Don’t Quit In the Middle of a Marathon!

Posted on: March 7th, 2021

I’ve made the statement before that the Christian’s race is a marathon, not a sprint. The Hebrew writer says as much in chapter 12, verse 1: “Therefore we also, since we are surrounded by so great a cloud of witnesses, let us lay aside every weight and the sin which so easily ensnares us, and let us run with endurance the race that is set before us.”

Now, it’s relatively easy to run the race when the sun is shining, the breeze is gentle and cool, and everything is going our way, but how often does that happen?
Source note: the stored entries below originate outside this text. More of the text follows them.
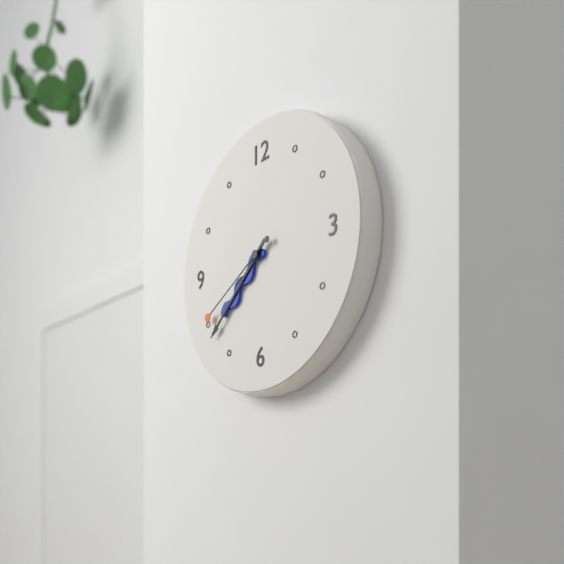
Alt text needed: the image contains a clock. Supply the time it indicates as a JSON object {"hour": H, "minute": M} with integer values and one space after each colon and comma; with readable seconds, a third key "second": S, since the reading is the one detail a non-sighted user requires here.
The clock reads {"hour": 7, "minute": 38, "second": 40}
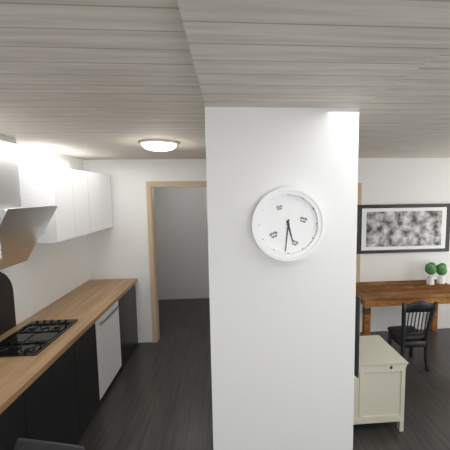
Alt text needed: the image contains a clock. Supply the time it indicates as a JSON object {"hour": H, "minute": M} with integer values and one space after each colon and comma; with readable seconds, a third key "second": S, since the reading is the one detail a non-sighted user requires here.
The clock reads {"hour": 5, "minute": 31}
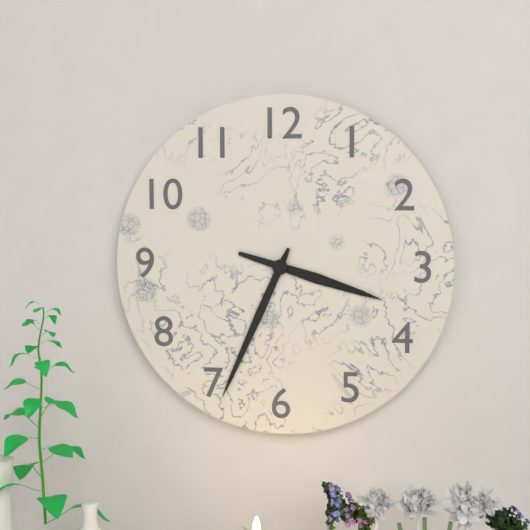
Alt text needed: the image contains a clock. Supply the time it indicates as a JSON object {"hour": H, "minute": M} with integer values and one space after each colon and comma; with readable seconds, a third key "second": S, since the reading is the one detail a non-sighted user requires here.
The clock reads {"hour": 3, "minute": 34}
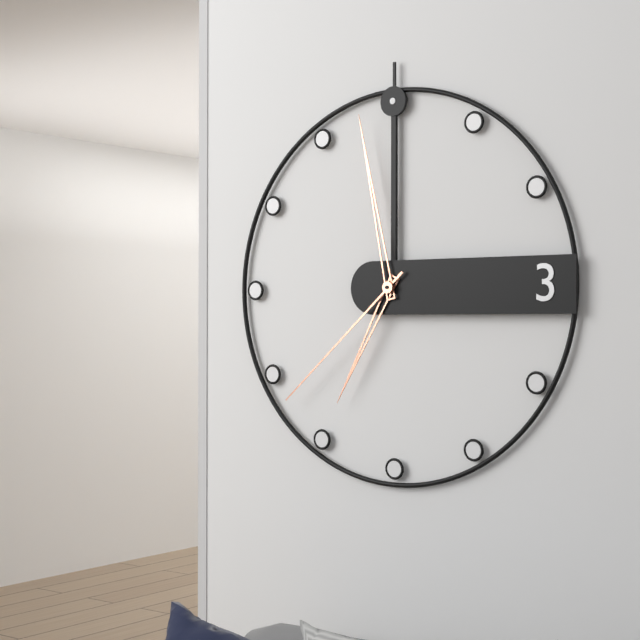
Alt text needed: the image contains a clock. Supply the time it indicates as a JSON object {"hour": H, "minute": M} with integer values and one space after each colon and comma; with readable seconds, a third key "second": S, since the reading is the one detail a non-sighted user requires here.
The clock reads {"hour": 6, "minute": 58, "second": 38}
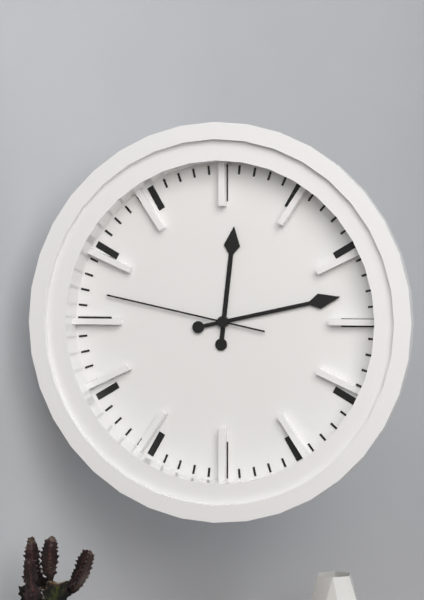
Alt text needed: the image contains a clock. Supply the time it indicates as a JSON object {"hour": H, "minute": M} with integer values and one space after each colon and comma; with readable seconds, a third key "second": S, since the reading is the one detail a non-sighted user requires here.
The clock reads {"hour": 12, "minute": 13, "second": 47}
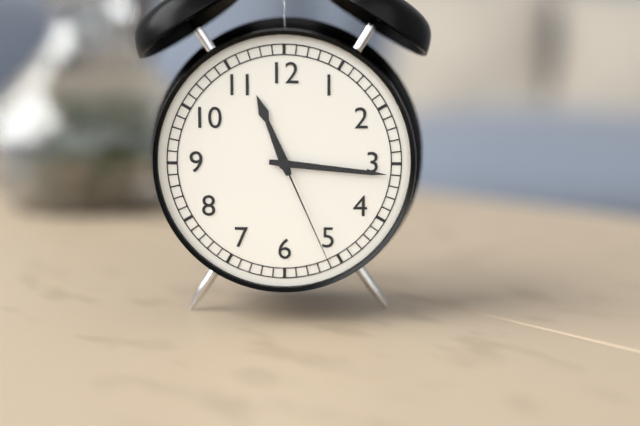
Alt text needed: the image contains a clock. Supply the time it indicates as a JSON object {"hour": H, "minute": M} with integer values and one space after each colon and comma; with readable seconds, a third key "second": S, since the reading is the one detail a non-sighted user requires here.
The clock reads {"hour": 11, "minute": 16, "second": 26}
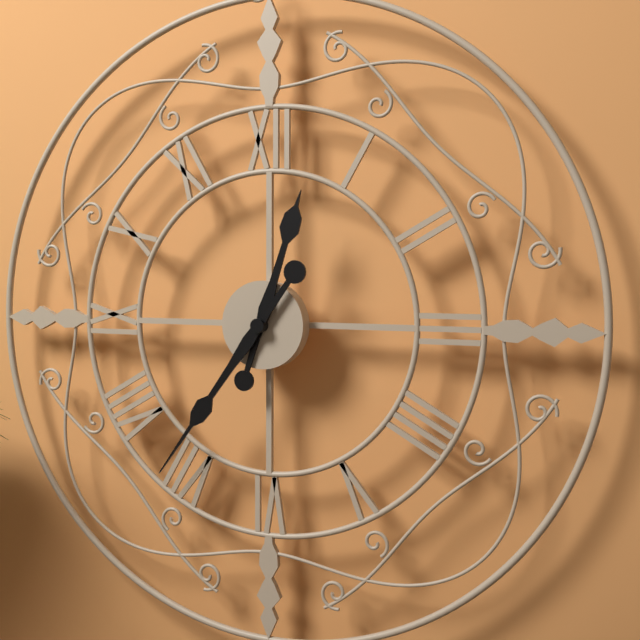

The devil knows that he can attempt to trip us up anywhere along the race course, so he sets various pitfalls in our path. We all stumble and sin from time to time (1 John 1:8-9 reminds us of this) but Christians strive to serve God. With the Lord’s help we run the race to the best of our ability. The devil continues to set various traps to get us to stop in the middle of the marathon. It might be well for us to consider some of his snares (2 Cor. 2:11).

The devil will use a pet sin to entice us to quit the race. Each of us has sins which are especially attractive to us. That’s why James 1:14 says, “Each one is tempted when he is drawn away by his own desires and enticed.” The devil wants us to indulge in that pet sin until it becomes an entrenched habit. Eventually, that fault will become a weight no runner can carry. At first the runner may deceive himself into thinking he can handle that sin—give it up any time he wants—but soon the sin has him. Since the Christian’s race is a marathon, all Satan needs to do is get us to repeat our pet sin over time. If true repentance never takes place, one day we will quit the race altogether.

We may stop running because of a conflict with a brother or sister in Christ. Christians should be an encouragement to one another. In fact, Heb. 10:24 says we are to motivate one another to love and good works. Sadly, sometimes saints develop interpersonal problems that threaten their spirituality. Maybe it’s a dispute over some doctrinal point. Maybe it’s more of a personality problem. Perhaps there’s some kind of long-standing feud that has never been satisfactorily resolved. Unfortunately, one may become so discouraged in the midst of the conflict that he quits the Lord. I’ve seen it happen more than once. The brother or sister’s faith is not strong enough to overcome the confrontation. We may do well to remember that, even though Paul and Barnabas “had no small dispute” (Acts 15:2), neither one quit the race.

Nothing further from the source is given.